Circuit and drain voltage waveform attached.

 

MOSFETs, and especially power MOSFETs, have a measurable capacitance from the gate to the source. Your circuit has no discharge path for the stored charge, so that capacitor is acting as a small power supply holding the gate negative with respect to the source, which is why it turns off slowly. Add 10 K from the gate to the source.

ak

 

Didn't seem to change it much either. I tried a 1 ohm and 10k ohm ... 1 ohm is the green, 10k ohm is the blue that almost overlaps the green.

I have included the drain voltage waveform, and the gate-source voltage waveform as well.

 

When the MOSFET turns off, the drain to source capacitance of the MOSFET (plus the stray capacitance of the resistor and wiring in a real circuit) are charged. The only discharge path for this capacitance is R1 and so you will get the standard exponential decay with a rime constant of R1 times the capacitance. See what effect changing the value of R1 has.

 

Hi Albert - changing the value of R1 to something like 100 ohms indeed does make the circuit behave as expected. Perhaps all of my confusion with this is because I am asking the mosfet to drive a resistor that is too large? My experience with "power" electronics is very limited. Once the drain resistor gets as large as a k-ohm or so, things begin to go slowly. Perhaps I have discovered the obvious?

Thanks everyone for taking a look.

 

Hi - I have been trying to teach myself a little bit about electronics, and today that was high-side switching with a power P-MOSFET (IRF9640, picked essentially at random from LTspice's library). I have seen the small-signal model for mosfets and I think that I sort of understand what is going on with small signals, but with this circuit I saw a curious exponential drop on the turn-off part of the waveform that I didn't understand.

Any hints (or links to websites or books) that you might have would be appreciated.
(pictures of the circuit and the drain voltage waveform are attached)

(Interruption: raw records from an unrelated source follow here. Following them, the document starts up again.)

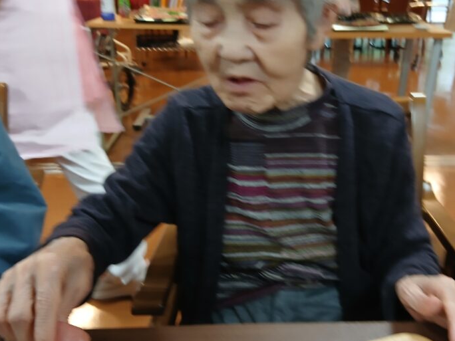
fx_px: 499
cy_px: 175
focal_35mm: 38
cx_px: 266
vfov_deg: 37.7
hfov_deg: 48.8
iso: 250
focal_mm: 3.86
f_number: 1.8
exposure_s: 1/50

Hi: Not certain of what you are expecting the turn off waveform to look like. The delay time given for the IRF9460 is 140 ns max. The fall time is given as 140 ns also. You should try to get a single pulse with higher sweep speed and look at the actual delay and fall times. It is hard to make a judgement from the waveforms you are showing, but some of this decay is normal fall time. There are a lot of good papers published on measuring switching times on mos devices. Look for application notes from the semiconductor houses like On or the former RCA and Motorola.

 

I think that what got my attention originally was that when the drain resistor was 50 ohms, the turn off was pretty fast, like 30 ns or so. When the drain resistor was 500 ohms, the turn off time was more like 300 ns. Thanks for the information on the switching time application notes - I will probably try to rig up some tests ...

I know that the small-signal model can be quite different from the large-signal model. I guess I was trying to understand how something like the hybrid-pi model could generate an output like I saw. I know that the link does not have the model with the gate-source and gate-drain capacitors. I was also not sure how the gate-source and gate-drain capacitors could cause the increase in fall time.

I had looked around for large-signal MOSFET models, but couldn't find anything really illuminating on the internet, but I figured that was because the good information was in some textbook that I didn't have ...

 

I guess I was trying to understand how something like the hybrid-pi model could generate an output like I saw.

That's a small-signal model and cannot be used to determine the large signal response of a MOSFET.

I was also not sure how the gate-source and gate-drain capacitors could cause the increase in fall time.

The gate-source capacitance requires time to charge/discharge the gate voltage which controls the MOSFET turning on/off. The higher the gate driver resistance the slower the change in gate voltage and the slower the rise/fall times.

The gate-drain capacitance is also called the Miller capacitance.
This provides negative feedback between the drain and gate which amplifies the negative effect this capacitance has on slowing the change in gate voltage as the MOSFET is turned on and off.
This further slows the rise-fall time.